**EXCERPTED PASSAGE:**
Start of Block

So Being detaches its watery (material) part from its fiery (spiritual, solar) part and sends both forth upon the creative business of the Divine Mind. On the material side the work begins with the formation of the atom and proceeds to the evolution of all the forms which it is designed to provide for the organic expression of life in all its creative fancy. It builds up the visible universe which gives Life its manifold play throughout the cycle. But when the cycle has run its long course and the day of dissolution arrives, matter, the Virgin of the world, is drawn back into union with the fiery principle from which it was separated in the beginning, and is once more absorbed into the enveloping rays of Infinite Being.

End of Block

**Saved entries:**
Start of Block

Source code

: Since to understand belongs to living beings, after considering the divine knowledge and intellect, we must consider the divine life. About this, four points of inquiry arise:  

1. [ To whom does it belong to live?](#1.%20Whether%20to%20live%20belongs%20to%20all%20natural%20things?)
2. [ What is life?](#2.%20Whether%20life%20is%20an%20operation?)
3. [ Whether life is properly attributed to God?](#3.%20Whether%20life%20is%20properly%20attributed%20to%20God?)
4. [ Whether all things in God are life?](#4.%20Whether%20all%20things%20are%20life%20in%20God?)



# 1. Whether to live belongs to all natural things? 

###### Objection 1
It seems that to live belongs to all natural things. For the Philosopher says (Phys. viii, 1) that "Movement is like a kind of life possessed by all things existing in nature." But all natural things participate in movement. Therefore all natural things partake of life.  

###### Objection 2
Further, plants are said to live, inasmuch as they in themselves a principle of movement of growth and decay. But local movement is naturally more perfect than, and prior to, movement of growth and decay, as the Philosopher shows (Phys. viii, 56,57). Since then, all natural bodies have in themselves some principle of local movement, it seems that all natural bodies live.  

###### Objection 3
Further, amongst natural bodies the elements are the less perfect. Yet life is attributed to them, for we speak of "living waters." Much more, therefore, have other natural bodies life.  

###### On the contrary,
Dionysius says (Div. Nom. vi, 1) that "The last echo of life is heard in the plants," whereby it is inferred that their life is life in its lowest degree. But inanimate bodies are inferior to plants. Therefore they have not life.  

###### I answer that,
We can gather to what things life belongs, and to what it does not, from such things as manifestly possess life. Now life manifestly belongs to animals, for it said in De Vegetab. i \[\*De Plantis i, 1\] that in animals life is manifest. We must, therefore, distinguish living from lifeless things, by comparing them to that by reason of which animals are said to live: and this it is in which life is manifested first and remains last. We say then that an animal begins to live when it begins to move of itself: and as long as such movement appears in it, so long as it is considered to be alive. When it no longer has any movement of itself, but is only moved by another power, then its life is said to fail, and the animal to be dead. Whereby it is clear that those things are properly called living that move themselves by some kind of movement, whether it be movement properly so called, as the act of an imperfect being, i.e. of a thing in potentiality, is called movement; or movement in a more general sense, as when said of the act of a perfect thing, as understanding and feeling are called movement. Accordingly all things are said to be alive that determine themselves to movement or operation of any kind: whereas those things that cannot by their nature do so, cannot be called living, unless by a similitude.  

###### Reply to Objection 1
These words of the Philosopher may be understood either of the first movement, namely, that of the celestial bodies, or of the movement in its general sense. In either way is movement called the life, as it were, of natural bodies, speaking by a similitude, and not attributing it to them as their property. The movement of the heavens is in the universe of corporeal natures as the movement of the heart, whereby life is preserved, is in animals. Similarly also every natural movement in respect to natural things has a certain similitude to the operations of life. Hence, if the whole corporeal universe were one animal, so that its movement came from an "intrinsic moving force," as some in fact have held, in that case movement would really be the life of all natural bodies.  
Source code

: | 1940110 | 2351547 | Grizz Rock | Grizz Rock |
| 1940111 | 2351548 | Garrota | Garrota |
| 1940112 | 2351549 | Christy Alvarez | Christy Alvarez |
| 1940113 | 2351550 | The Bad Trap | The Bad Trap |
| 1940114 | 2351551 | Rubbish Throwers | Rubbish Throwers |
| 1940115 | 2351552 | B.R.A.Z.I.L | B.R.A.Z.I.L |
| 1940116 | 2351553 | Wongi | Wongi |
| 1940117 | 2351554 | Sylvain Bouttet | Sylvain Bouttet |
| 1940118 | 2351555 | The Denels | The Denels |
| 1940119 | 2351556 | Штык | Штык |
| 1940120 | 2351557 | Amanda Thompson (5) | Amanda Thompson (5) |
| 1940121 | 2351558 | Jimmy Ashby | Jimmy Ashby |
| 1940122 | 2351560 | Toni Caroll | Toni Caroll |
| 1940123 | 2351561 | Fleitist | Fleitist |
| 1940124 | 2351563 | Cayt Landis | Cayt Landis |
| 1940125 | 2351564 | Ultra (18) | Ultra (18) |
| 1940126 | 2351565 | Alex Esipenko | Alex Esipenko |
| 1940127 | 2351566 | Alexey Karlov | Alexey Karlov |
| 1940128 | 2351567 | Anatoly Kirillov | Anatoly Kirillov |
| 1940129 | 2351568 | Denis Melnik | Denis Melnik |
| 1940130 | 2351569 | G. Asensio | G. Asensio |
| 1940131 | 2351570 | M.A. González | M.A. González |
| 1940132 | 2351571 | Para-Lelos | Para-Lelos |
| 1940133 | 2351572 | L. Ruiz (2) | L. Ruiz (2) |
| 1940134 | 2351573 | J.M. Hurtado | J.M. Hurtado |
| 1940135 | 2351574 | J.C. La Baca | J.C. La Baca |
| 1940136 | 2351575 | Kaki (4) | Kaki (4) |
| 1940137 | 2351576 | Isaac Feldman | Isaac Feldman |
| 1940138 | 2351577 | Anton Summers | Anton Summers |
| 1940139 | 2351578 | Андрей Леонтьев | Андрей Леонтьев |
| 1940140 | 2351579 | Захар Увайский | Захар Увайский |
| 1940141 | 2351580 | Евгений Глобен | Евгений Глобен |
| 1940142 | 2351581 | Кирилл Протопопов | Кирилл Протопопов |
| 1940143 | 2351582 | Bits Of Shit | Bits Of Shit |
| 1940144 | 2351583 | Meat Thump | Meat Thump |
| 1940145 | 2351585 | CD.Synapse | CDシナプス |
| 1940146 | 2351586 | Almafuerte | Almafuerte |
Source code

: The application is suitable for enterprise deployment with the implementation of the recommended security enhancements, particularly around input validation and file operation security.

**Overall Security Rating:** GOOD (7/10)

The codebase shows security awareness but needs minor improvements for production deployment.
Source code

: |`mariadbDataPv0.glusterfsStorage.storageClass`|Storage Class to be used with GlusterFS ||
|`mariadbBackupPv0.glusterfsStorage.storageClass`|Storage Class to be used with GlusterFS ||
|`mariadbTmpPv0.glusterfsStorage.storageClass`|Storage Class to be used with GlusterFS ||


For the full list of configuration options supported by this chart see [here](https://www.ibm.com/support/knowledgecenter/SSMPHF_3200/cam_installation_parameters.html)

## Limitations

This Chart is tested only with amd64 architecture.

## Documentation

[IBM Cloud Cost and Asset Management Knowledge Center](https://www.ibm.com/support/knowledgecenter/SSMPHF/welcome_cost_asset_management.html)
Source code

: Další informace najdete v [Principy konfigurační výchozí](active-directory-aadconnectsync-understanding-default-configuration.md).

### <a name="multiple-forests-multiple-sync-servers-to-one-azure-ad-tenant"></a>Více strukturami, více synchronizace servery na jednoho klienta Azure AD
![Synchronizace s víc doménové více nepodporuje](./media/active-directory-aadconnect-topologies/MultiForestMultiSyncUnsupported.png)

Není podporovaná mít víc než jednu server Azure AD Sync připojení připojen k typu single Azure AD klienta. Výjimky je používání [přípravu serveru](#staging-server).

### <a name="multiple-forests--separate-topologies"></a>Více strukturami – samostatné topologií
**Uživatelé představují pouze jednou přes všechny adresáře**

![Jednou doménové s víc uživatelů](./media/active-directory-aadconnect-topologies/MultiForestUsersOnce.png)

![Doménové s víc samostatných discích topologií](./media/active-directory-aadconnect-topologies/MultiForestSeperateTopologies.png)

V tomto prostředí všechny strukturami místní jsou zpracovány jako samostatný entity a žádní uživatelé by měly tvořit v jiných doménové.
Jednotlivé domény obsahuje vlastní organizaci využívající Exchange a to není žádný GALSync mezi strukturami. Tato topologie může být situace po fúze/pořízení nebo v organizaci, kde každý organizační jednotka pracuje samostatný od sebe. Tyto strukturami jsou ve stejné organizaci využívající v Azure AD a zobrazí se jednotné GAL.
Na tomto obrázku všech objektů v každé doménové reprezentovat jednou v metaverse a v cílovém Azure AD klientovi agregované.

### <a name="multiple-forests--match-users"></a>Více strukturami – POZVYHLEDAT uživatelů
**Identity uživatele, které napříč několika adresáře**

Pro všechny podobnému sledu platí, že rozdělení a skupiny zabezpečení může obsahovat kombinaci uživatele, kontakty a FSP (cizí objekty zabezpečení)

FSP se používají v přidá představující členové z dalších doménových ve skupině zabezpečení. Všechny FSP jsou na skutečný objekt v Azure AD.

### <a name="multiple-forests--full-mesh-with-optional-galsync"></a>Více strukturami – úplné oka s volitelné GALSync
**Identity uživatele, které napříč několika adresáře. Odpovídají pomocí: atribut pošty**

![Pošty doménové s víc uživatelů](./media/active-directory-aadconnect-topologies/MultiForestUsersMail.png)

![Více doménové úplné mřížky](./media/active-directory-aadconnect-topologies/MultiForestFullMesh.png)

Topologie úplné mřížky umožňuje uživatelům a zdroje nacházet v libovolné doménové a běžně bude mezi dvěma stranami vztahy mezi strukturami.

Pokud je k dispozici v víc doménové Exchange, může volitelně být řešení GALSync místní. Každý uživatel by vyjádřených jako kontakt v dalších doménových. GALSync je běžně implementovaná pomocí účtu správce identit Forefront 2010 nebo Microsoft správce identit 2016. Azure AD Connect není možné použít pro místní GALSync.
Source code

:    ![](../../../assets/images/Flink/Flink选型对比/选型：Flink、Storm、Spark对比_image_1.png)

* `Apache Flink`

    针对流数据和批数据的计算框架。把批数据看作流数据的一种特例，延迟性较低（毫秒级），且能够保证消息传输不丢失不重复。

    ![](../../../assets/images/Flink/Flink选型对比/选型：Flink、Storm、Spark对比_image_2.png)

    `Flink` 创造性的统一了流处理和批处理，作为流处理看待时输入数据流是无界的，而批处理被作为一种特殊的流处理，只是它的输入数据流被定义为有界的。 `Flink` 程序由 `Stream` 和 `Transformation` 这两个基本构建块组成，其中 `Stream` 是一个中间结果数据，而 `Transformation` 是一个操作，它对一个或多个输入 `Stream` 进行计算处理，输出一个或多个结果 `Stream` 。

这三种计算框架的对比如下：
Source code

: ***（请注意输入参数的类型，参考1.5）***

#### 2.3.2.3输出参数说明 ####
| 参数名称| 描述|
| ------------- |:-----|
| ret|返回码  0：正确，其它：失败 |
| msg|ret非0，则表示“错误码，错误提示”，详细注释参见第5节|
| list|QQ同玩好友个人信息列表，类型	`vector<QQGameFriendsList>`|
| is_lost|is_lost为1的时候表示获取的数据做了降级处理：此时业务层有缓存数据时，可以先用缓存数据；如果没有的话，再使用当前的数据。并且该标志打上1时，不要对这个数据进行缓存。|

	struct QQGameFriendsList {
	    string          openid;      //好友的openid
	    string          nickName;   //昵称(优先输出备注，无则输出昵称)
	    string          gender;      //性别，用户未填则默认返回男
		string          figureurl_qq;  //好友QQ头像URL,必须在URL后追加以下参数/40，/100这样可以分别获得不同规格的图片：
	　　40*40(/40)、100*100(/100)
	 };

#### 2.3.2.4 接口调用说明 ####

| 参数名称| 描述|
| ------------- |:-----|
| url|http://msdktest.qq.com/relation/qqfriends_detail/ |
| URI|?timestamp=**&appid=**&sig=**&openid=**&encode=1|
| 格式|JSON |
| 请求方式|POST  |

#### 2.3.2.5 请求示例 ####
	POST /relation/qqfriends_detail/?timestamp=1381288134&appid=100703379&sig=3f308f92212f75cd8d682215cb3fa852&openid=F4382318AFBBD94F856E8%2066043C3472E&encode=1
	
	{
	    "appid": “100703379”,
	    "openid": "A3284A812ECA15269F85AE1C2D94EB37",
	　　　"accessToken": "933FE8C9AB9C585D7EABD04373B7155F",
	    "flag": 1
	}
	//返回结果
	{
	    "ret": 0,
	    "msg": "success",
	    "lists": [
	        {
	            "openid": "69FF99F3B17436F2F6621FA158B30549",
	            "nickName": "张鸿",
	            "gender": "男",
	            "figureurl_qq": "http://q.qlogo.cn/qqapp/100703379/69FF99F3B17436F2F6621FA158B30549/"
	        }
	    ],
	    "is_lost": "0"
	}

End of Block

**USING THE INFORMATION:**
1. Answer these from the passage on Being and matter:
(a) From which part does Being detach its watery part?
(b) On the material side, with what does the work begin?
(c) What name does the passage give to matter?
2. Carry on the passage on Being and matter from its final sentence.

**EXERCISE RESPONSES:**
1.
(a) Its fiery (spiritual, solar) part.
(b) The formation of the atom.
(c) The Virgin of the world.

2.
Each new expression of life in and through matter – each new birth from the Virgin Mother – generates a new type of advanced realization of its fiery spiritual principle. Yet this is always achieved through a course of experience of the germ of mind in a body of matter, and is therefore the Virgin’s own Son. Matter is the mother of the Suns, which are her Sons. Hence the fiery power of life on its spiritual side reabsorbs into its bosom at the end of each cycle the masses of matter which entered into the form-structure of spirit’s ideation. And see how astonishingly earthly Nature carries out the symbolism! In the period of the summer’s greatest solar power the fiery energies have barometric capacity to absorb more water than at any other time of the year! It is commonly the period of drought; the air moisture is absorbed and not precipitated. It is the season when the watery element is absorbed by the fiery. Ancient philosophical poetic fancy must needs seize upon the natural fact and use it to give body to cosmic truth.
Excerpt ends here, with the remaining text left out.